Mary—my greats grandmother—was fifty-two when she cooked the first Pilgrim’s Thanksgiving dinner for her small community and their 90 diplomatic Indians guests.
Obviously, I’m grateful.
Whose Thanksgiving?
But this is a hard story for some Americans from native communities.
Mary came on one of the many ships of people who didn’t assimilate, who chose to slaughter, starve, and drive out existing residents.
In that context, Sioux chef Sean Sherman reflected this week on his warm childhood Thanksgivings with his grandparents on the reservation in South Dakota. Yet he also remembered his great-grandfather’s struggle to survive as whites killed off their fellow countrymen. And he calls out the myths—even lies—we tell our children.

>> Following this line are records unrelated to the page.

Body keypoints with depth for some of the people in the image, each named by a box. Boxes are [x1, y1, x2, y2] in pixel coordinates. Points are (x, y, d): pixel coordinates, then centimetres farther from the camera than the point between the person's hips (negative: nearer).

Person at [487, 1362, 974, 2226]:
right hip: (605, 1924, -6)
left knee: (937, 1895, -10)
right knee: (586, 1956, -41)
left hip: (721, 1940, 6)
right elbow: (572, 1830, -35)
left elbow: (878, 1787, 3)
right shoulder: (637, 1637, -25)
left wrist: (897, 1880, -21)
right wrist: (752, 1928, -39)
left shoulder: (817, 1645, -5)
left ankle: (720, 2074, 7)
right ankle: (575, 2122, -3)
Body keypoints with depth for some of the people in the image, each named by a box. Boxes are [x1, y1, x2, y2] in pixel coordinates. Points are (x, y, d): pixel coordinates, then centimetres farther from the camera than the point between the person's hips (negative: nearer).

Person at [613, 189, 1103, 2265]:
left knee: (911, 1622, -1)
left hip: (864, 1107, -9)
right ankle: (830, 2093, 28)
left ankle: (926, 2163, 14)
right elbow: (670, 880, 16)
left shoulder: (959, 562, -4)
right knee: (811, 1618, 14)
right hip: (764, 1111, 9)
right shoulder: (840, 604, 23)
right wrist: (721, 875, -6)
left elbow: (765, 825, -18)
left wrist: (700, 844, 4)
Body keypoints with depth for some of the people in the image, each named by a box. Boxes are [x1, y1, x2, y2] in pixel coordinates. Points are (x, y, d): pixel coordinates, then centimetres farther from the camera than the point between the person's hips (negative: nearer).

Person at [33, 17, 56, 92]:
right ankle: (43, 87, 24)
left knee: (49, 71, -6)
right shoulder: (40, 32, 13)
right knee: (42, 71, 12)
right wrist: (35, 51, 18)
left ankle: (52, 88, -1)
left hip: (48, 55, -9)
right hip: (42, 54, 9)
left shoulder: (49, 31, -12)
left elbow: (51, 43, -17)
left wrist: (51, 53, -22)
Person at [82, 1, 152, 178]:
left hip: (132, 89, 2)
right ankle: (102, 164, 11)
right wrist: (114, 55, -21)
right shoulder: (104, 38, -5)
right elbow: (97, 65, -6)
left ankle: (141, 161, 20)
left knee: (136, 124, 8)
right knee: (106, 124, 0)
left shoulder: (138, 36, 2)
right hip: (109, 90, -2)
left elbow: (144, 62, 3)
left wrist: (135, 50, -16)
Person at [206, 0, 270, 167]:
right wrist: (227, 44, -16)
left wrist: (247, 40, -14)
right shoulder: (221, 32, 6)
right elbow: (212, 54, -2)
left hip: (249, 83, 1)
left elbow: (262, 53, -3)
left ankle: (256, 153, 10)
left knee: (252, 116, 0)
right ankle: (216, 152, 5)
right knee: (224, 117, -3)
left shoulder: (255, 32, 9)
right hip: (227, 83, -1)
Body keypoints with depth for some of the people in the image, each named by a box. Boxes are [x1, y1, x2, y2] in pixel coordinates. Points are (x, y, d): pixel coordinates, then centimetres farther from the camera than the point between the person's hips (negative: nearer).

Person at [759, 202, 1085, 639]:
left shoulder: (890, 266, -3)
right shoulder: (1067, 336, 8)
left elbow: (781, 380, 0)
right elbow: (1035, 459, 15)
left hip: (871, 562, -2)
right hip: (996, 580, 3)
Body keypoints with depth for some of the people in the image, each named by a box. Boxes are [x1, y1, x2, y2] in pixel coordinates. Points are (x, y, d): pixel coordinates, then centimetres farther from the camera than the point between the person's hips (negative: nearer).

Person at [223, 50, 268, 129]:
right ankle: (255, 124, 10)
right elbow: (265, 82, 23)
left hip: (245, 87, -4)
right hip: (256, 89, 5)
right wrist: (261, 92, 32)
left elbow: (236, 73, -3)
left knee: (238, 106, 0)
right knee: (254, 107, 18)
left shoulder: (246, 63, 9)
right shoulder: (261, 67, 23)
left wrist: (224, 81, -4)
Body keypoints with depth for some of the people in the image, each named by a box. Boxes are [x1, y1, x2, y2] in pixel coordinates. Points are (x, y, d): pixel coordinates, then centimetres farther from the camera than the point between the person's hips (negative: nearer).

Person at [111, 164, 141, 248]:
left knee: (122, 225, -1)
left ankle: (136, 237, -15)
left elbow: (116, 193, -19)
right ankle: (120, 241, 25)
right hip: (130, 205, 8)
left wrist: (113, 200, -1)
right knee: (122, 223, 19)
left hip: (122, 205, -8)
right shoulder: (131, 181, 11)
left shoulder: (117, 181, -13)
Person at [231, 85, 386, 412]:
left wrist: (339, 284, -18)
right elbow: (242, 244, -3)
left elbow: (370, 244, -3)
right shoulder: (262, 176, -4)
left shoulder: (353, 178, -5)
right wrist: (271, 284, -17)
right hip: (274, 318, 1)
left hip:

Yet he still looks for ways to celebrate with the people, land, and food he loves, saying:
“We Americans spend hours outdoors collecting foods like chanterelles, morels, ramps, wild ginger, chokecherries, wild plums, crab apples, cactus fruit, paw paws, manzanita berries, cattails, maple… cedar, rose-hips, hickory, acorns and walnuts… We can have our feasts include dishes like cedar-braised rabbit, sunchokes with sumac, pine-stewed venison, smoked turkey with chestnuts, true wild rice with foraged mushrooms, native squash with maple, smoked salmon and wild teas.
“No matter where you are in North America, you are on indigenous land… I urge people to explore a deeper connection to… true Native-American histories… There is no need to make Thanksgiving about a false past. It is so much better when it celebrates the beauty of the present.”
For the Native Americans who are constantly aware of their own survival, being asked to celebrate those who would later kill their own communities seems cruel.
Yet every community has reasons to gather.
What is your American community’s story of survival? What did you overcome?
What are you thankful for this week?
And how do we honor the dark stories even as we celebrate?